Dalam klarifikasinya, Annar menjelaskan bahwa peralatan mesin cetak yang ditemukan dalam kasus ini awalnya digunakan untuk keperluan usaha restoran dan bursa ikan miliknya, serta alat peraga kampanye Pilkada.
Namun, setelah dirinya batal mencalonkan diri sebagai gubernur Sulawesi Selatan, ia menginstruksikan teknisi bernama Syahruna untuk menjual peralatan tersebut.
Menurut Annar, ia menerima kabar bahwa mesin-mesin tersebut telah terjual dengan harga Rp250 juta, tetapi hingga kini ia mengklaim belum menerima pembayaran dari hasil penjualan tersebut.
Ia juga mengungkapkan bahwa nama dirinya mulai dikaitkan dengan kasus ini setelah aparat melakukan penggerebekan di rumahnya pada 8 Desember 2024.
Saat itu, Annar sedang berada di Jakarta dan baru mendapat informasi bahwa teknisinya, Syahruna, ditangkap bersama seseorang bernama Andi Ibrahim di kawasan Kampus UIN Makassar.

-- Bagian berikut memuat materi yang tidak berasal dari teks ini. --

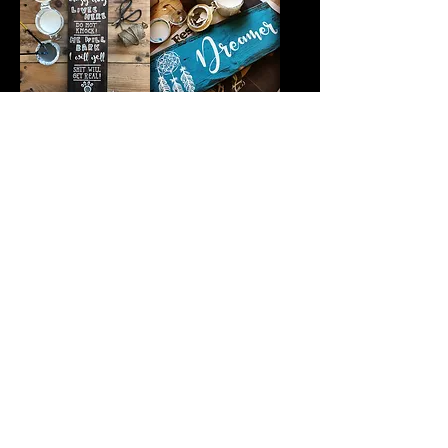
Dekoschild "Crazy
Dekoschild
Dog"
"Dreamer"
Dekoschild "Vorsicht
Dekoschild "Herbst"
Hund"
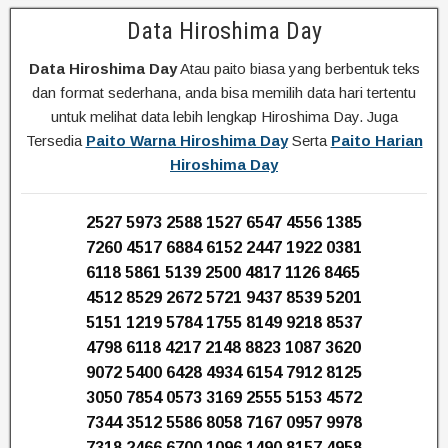
Data Hiroshima Day
Data Hiroshima Day
Atau paito biasa yang berbentuk teks
dan format sederhana, anda bisa memilih data hari tertentu
untuk melihat data lebih lengkap Hiroshima Day. Juga
Tersedia
Paito Warna Hiroshima Day
Serta
Paito Harian
Hiroshima Day
2527 5973 2588 1527 6547 4556 1385
7260 4517 6884 6152 2447 1922 0381
6118 5861 5139 2500 4817 1126 8465
4512 8529 2672 5721 9437 8539 5201
5151 1219 5784 1755 8149 9218 8537
4798 6118 4217 2148 8823 1087 3620
9072 5400 6428 4934 6154 7912 8125
3050 7854 0573 3169 2555 5153 4572
7344 3512 5586 8058 7167 0957 9978
7318 2466 6700 1096 1490 8157 4958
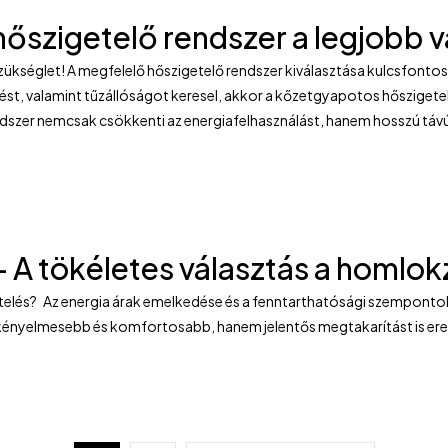
hőszigetelő rendszer a legjobb 
zükséglet! A megfelelő hőszigetelő rendszer kiválasztása kulcsfont
st, valamint tűzállóságot keresel, akkor a kőzetgyapotos hőszigete
ndszer nemcsak csökkenti az energiafelhasználást, hanem hosszú táv
 A tökéletes választás a homlok
etelés? Az energia árak emelkedése és a fenntarthatósági szemponto
k kényelmesebb és komfortosabb, hanem jelentős megtakarítást is er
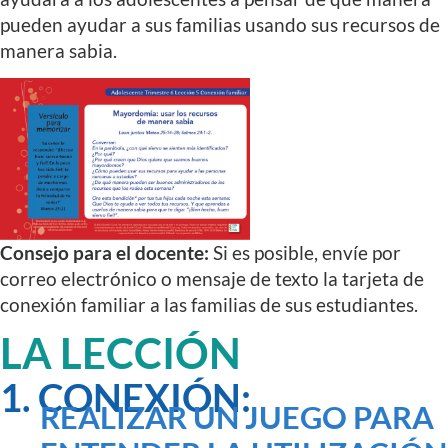
pueden ayudar a sus familias usando sus recursos de
manera sabia.
Consejo para el docente:
Si es posible, envíe por
correo electrónico o mensaje de texto la tarjeta de
conexión familiar a las familias de sus estudiantes.
LA LECCIÓN
1. CONEXIÓN:
REALIZAR UN JUEGO PARA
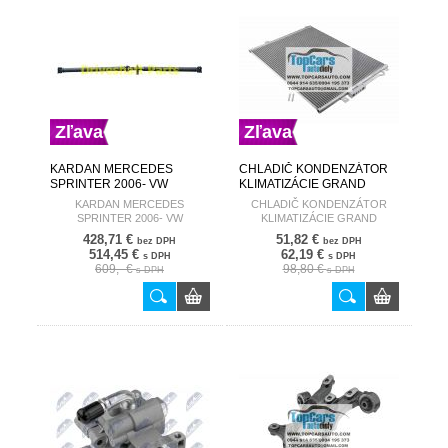
Zľava
Zľava
KARDAN MERCEDES
CHLADIČ KONDENZÁTOR
SPRINTER 2006- VW
KLIMATIZÁCIE GRAND
CRAFTER OE: A9064107116
CHEROKEE (WJ, WG) (99-)
KARDAN MERCEDES
CHLADIČ KONDENZÁTOR
EDRIVE
2.7 CRD (BEZ VYSÚŠAČA)
SPRINTER 2006- VW
KLIMATIZÁCIE GRAND
55115918AB
CRAFTER OE: A9064107116
CHEROKEE (WJ, WG) (99-) 2.7
428,71 €
51,82 €
bez DPH
bez DPH
CRD (BEZ VYSÚŠAČA)
514,45 €
62,19 €
s DPH
s DPH
55115918AB
609,- €
98,80 €
s DPH
s DPH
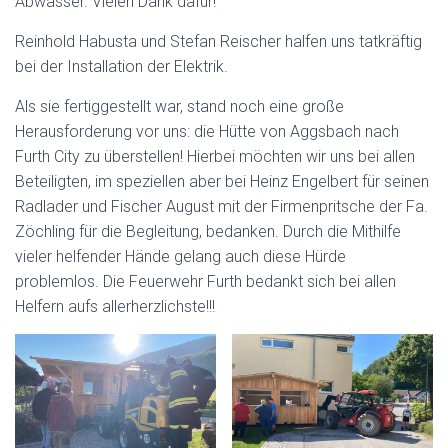
Abwasser. Vielen Dank dafür!
Reinhold Habusta und Stefan Reischer halfen uns tatkräftig
bei der Installation der Elektrik.
Als sie fertiggestellt war, stand noch eine große
Herausforderung vor uns: die Hütte von Aggsbach nach
Furth City zu überstellen! Hierbei möchten wir uns bei allen
Beteiligten, im speziellen aber bei Heinz Engelbert für seinen
Radlader und Fischer August mit der Firmenpritsche der Fa.
Zöchling für die Begleitung, bedanken. Durch die Mithilfe
vieler helfender Hände gelang auch diese Hürde
problemlos. Die Feuerwehr Furth bedankt sich bei allen
Helfern aufs allerherzlichste!!!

"Saya kaget, karena sebelumnya Andi Ibrahim pernah datang ke rumah saya bersama Ryan Latief untuk melihat mesin cetak. Setelah mengetahui mereka membawa banyak mata uang asing dan alat sensor uang, saya langsung meminta Syahruna untuk tidak berhubungan lagi dengan mereka," ujar Annar dalam pesannya.
Ia juga menyebut bahwa dirinya sama sekali tidak mengetahui adanya dugaan pencetakan dan peredaran uang palsu yang dituduhkan kepadanya.
"Saya bersumpah demi Allah, demi Rasul, bahwa saya tidak terlibat dan tidak pernah menerima hasil dari perbuatan haram tersebut," tegasnya.
Lebih lanjut, Annar menuding bahwa ada "permufakatan jahat" dalam proses hukum yang menjeratnya. Ia mengklaim awalnya hanya dipanggil sebagai saksi, tetapi kemudian ditetapkan sebagai tersangka secara tiba-tiba.